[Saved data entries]

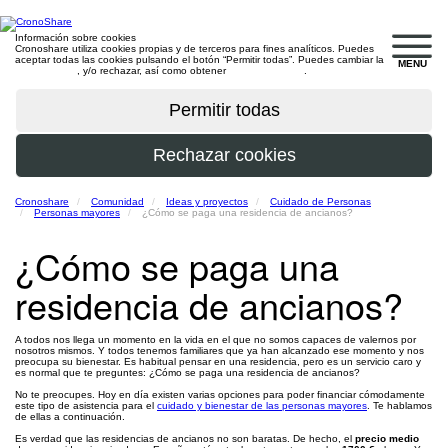
Información sobre cookies
Cronoshare utiliza cookies propias y de terceros para fines analíticos. Puedes
aceptar todas las cookies pulsando el botón “Permitir todas”. Puedes cambiar la
MENU
configuración
, y/o rechazar, así como obtener
más información
.
Cronoshare
Comunidad
Ideas y proyectos
Cuidado de Personas
Personas mayores
¿Cómo se paga una residencia de ancianos?
¿Cómo se paga una
residencia de ancianos?
A todos nos llega un momento en la vida en el que no somos capaces de valernos por
nosotros mismos. Y todos tenemos familiares que ya han alcanzado ese momento y nos
preocupa su bienestar. Es habitual pensar en una residencia, pero es un servicio caro y
es normal que te preguntes: ¿Cómo se paga una residencia de ancianos?
No te preocupes. Hoy en día existen varias opciones para poder financiar cómodamente
este tipo de asistencia para el
cuidado y bienestar de las personas mayores
. Te hablamos
de ellas a continuación.
Es verdad que las residencias de ancianos no son baratas. De hecho, el
precio medio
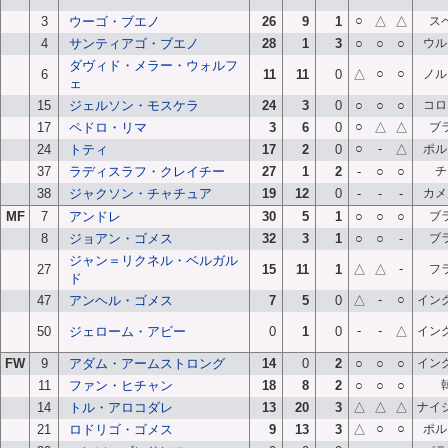
○
3
ウーゴ・ブエノ
26
9
1
△
△
ス
4
サンティアゴ・ブエノ
28
1
3
○
○
○
ウル
ダヴィド・メラー・ウォルフ
○
○
6
11
11
0
△
ノル
ェ
15
ジェルソン・モスケラ
24
3
0
○
○
○
コロ
○
17
ペドロ・リマ
3
6
0
△
△
ブ
○
-
24
トティ
17
2
0
△
ポル
37
ラディスラフ・クレイチー
27
1
2
-
○
○
チ
38
ジャクソン・チャチュア
19
12
0
-
-
-
カメ
MF
7
アンドレ
30
5
1
○
○
○
ブ
8
ジョアン・ゴメス
32
3
1
○
○
-
ブ
ジャン＝リクネル・ベルガル
-
27
15
11
1
△
△
フ
ド
-
○
47
アンヘル・ゴメス
7
5
0
△
イン
-
-
50
ジェローム・アビー
0
1
0
△
イン
FW
9
アダム・アームストロング
14
0
2
○
○
○
イン
11
ファン・ヒチャン
18
8
2
○
○
○
14
トル・アロコダレ
13
20
3
△
△
△
ナイ
○
○
21
ロドリゴ・ゴメス
9
13
3
△
ポル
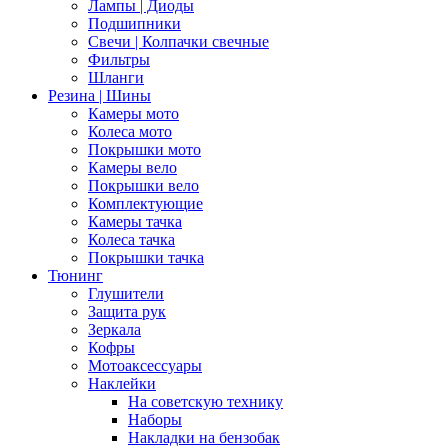
Лампы | Диоды
Подшипники
Свечи | Колпачки свечные
Фильтры
Шланги
Резина | Шины
Камеры мото
Колеса мото
Покрышки мото
Камеры вело
Покрышки вело
Комплектующие
Камеры тачка
Колеса тачка
Покрышки тачка
Тюнинг
Глушители
Защита рук
Зеркала
Кофры
Мотоаксессуары
Наклейки
На советскую технику
Наборы
Накладки на бензобак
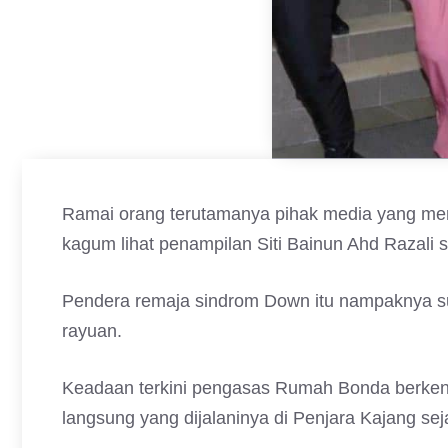
Ramai orang terutamanya pihak media yang me
kagum lihat penampilan Siti Bainun Ahd Razali 
Pendera remaja sindrom Down itu nampaknya su
rayuan.
Keadaan terkini pengasas Rumah Bonda berkenaan
langsung yang dijalaninya di Penjara Kajang seja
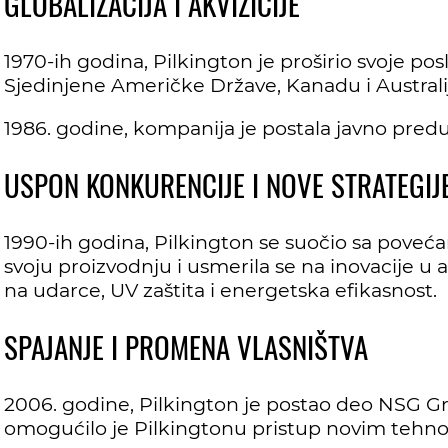
GLOBALIZACIJA I AKVIZICIJE
1970-ih godina, Pilkington je proširio svoje p
Sjedinjene Američke Države, Kanadu i Australi
1986. godine, kompanija je postala javno preduz
USPON KONKURENCIJE I NOVE STRATEGIJ
1990-ih godina, Pilkington se suočio sa poveća
svoju proizvodnju i usmerila se na inovacije u 
na udarce, UV zaštita i energetska efikasnost.
SPAJANJE I PROMENA VLASNIŠTVA
2006. godine, Pilkington je postao deo NSG Gr
omogućilo je Pilkingtonu pristup novim tehnol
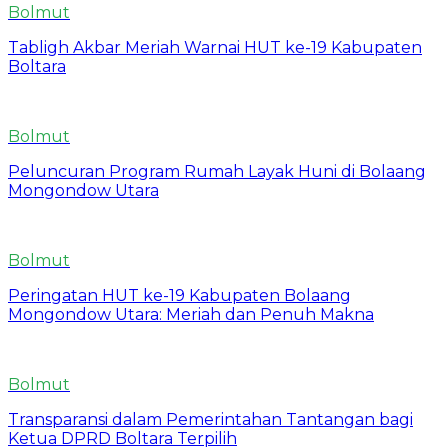
Bolmut
Tabligh Akbar Meriah Warnai HUT ke-19 Kabupaten
Boltara
Bolmut
Peluncuran Program Rumah Layak Huni di Bolaang
Mongondow Utara
Bolmut
Peringatan HUT ke-19 Kabupaten Bolaang
Mongondow Utara: Meriah dan Penuh Makna
Bolmut
Transparansi dalam Pemerintahan Tantangan bagi
Ketua DPRD Boltara Terpilih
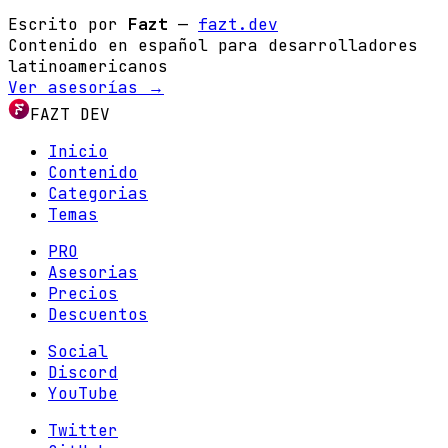
Escrito por
Fazt
—
fazt.dev
Contenido en español para desarrolladores
latinoamericanos
Ver asesorías →
FAZT DEV
Inicio
Contenido
Categorias
Temas
PRO
Asesorias
Precios
Descuentos
Social
Discord
YouTube
Twitter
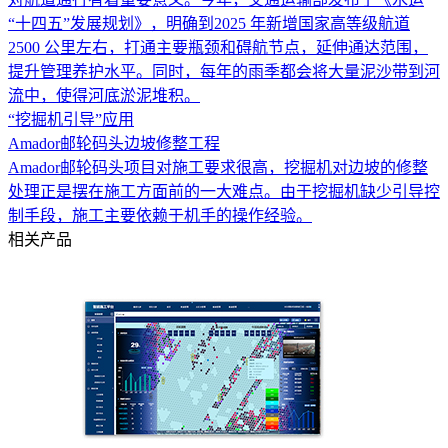
“十四五”发展规划》，明确到2025 年新增国家高等级航道
2500 公里左右，打通主要瓶颈和碍航节点，延伸通达范围，
提升管理养护水平。同时，每年的雨季都会将大量泥沙带到河
流中，使得河底淤泥堆积。
“挖掘机引导”应用
Amador邮轮码头边坡修整工程
Amador邮轮码头项目对施工要求很高，挖掘机对边坡的修整
处理正是摆在施工方面前的一大难点。由于挖掘机缺少引导控
制手段，施工主要依赖于机手的操作经验。
相关产品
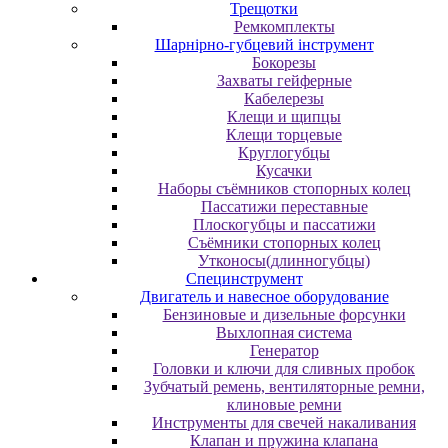
Трещотки
Ремкомплекты
Шарнірно-губцевий інструмент
Бокорезы
Захваты гейферные
Кабелерезы
Клещи и щипцы
Клещи торцевые
Круглогубцы
Кусачки
Наборы съёмников стопорных колец
Пассатижи переставные
Плоскогубцы и пассатижи
Съёмники стопорных колец
Утконосы(длинногубцы)
Специнструмент
Двигатель и навесное оборудование
Бензиновые и дизельные форсунки
Выхлопная система
Генератор
Головки и ключи для сливных пробок
Зубчатый ремень, вентиляторные ремни,
клиновые ремни
Инструменты для свечей накаливания
Клапан и пружина клапана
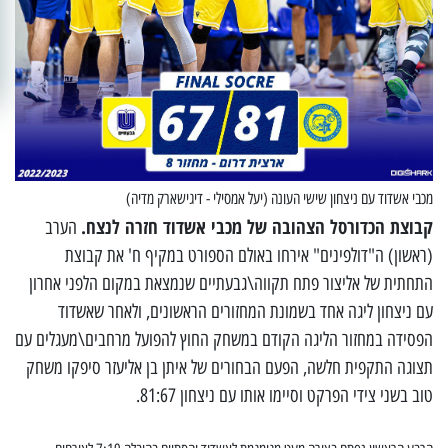
מכבי אשדוד עם ניצחון שישי העונה (יעל אמסילי - דיגישארק מדיה)
קבוצת הכדורסל הצהובה של מכבי אשדוד חזרה לנצח.
הערב
(ראשון) ה"דולפינים" אירחו באולם הספורט במקיף ח' את קבוצת
התחתית של אליצור פתח תקווה\גבעתיים שנמצאת במקום הלפני אחרון
עם ניצחון ליגה אחד בשמונת המחזורים הראשונים, ולאחר שאשדוד
הפסידה במחזור הליגה הקודם במשחק החוץ להפועל מרחבים\מעגלים עם
תצוגה התקפית חלשה, הפעם הבחורים של איתן בן אליעזר סיפקו משחק
טוב בשני צידי הפרקט וסיימו אותו עם ניצחון 81:67.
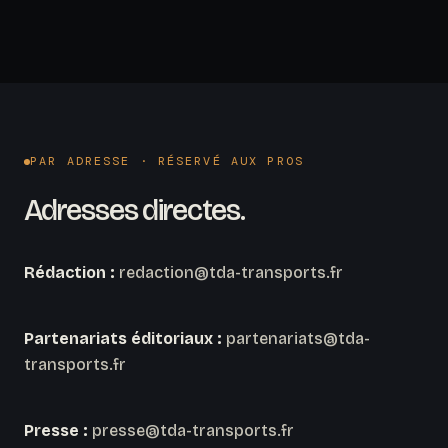
PAR ADRESSE · RÉSERVÉ AUX PROS
Adresses directes.
Rédaction :
redaction@tda-transports.fr
Partenariats éditoriaux :
partenariats@tda-
transports.fr
Presse :
presse@tda-transports.fr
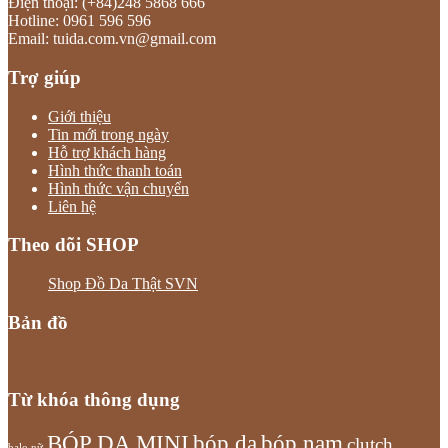
Điện thoại: (+84)248 5868 666
Hotline: 0961 596 596
Email: tuida.com.vn@gmail.com
Trợ giúp
Giới thiệu
Tin mới trong ngày
Hỗ trợ khách hàng
Hình thức thanh toán
Hình thức vận chuyển
Liên hệ
Theo dõi SHOP
Shop Đồ Da Thật SVN
Bản đồ
Từ khóa thông dụng
bóp nam
BÓP DA MINI
bóp da
clutch
balo nữ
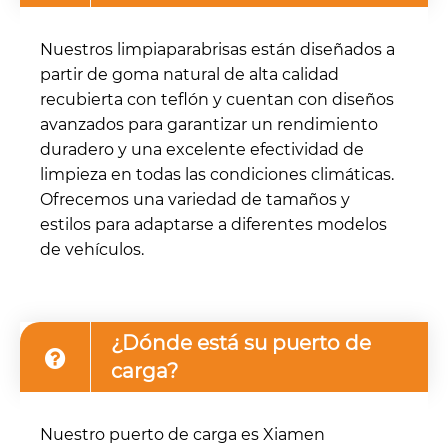
Nuestros limpiaparabrisas están diseñados a
partir de goma natural de alta calidad
recubierta con teflón y cuentan con diseños
avanzados para garantizar un rendimiento
duradero y una excelente efectividad de
limpieza en todas las condiciones climáticas.
Ofrecemos una variedad de tamaños y
estilos para adaptarse a diferentes modelos
de vehículos.
¿Dónde está su puerto de
carga?
Nuestro puerto de carga es Xiamen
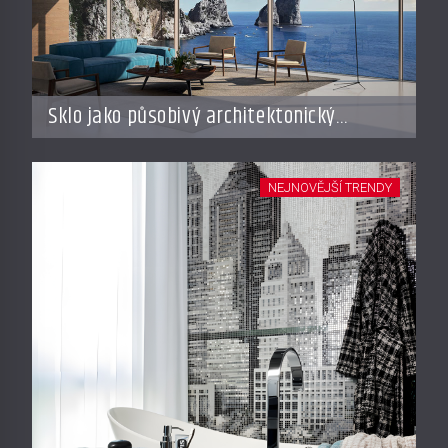
Sklo jako působivý architektonický
materiál
NEJNOVĚJŠÍ TRENDY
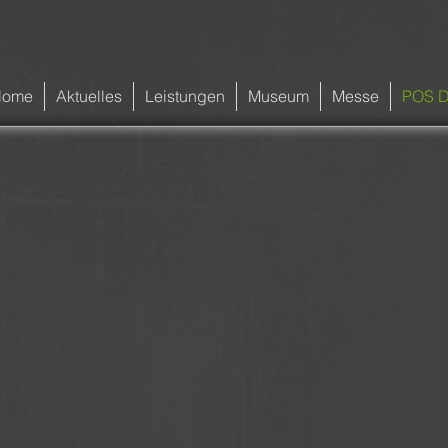
Home
Aktuelles
Leistungen
Museum
Messe
POS D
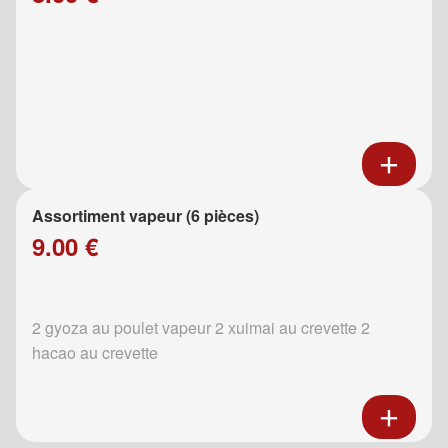
Assortiment vapeur (6 pièces)
9.00 €
2 gyoza au poulet vapeur 2 xuimai au crevette 2
hacao au crevette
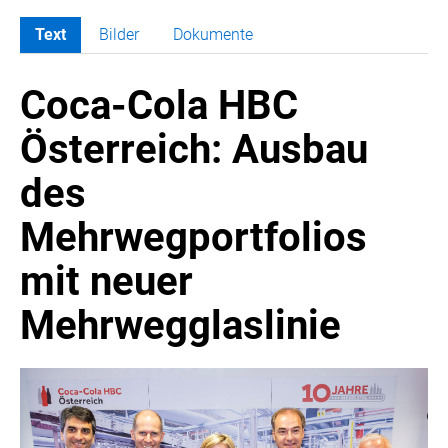
Text
Bilder
Dokumente
MELDUNGEN
Coca-Cola HBC
COCA-COLA
COCA-COLA HBC ÖSTERREICH
Österreich: Ausbau
Nemiroff
des
Padre Azul
The Famous Grouse
Mehrwegportfolios
Ron Barceló
mit neuer
Costa Coffee
Glendalough
Mehrwegglaslinie
Caffè Vergnano
Naked Malt
Finlandia
RÖMERQUELLE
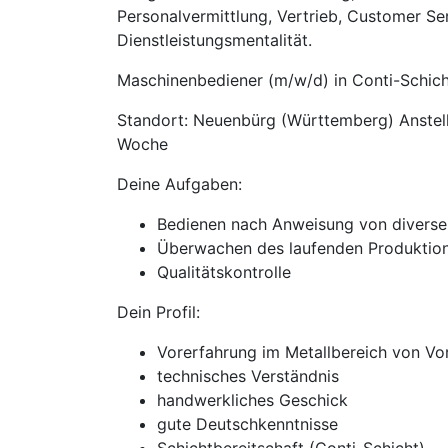
Personalvermittlung, Vertrieb, Customer Se
Dienstleistungsmentalität.
Maschinenbediener (m/w/d) in Conti-Schich
Standort: Neuenbürg (Württemberg) Anstellu
Woche
Deine Aufgaben:
Bedienen nach Anweisung von divers
Überwachen des laufenden Produktio
Qualitätskontrolle
Dein Profil:
Vorerfahrung im Metallbereich von Vor
technisches Verständnis
handwerkliches Geschick
gute Deutschkenntnisse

EXERCISE DESCRIPTION:
Reproduce the entries from their very beginning through the line that contains "preocupa su bienestar.", leaving out the pictures.

RESULT FOR THIS TASK:
Información sobre cookies
Cronoshare utiliza cookies propias y de terceros para fines analíticos. Puedes
aceptar todas las cookies pulsando el botón “Permitir todas”. Puedes cambiar la
MENU
configuración
, y/o rechazar, así como obtener
más información
.
Cronoshare
Comunidad
Ideas y proyectos
Cuidado de Personas
Personas mayores
¿Cómo se paga una residencia de ancianos?
¿Cómo se paga una
residencia de ancianos?
A todos nos llega un momento en la vida en el que no somos capaces de valernos por
nosotros mismos. Y todos tenemos familiares que ya han alcanzado ese momento y nos
preocupa su bienestar. Es habitual pensar en una residencia, pero es un servicio caro y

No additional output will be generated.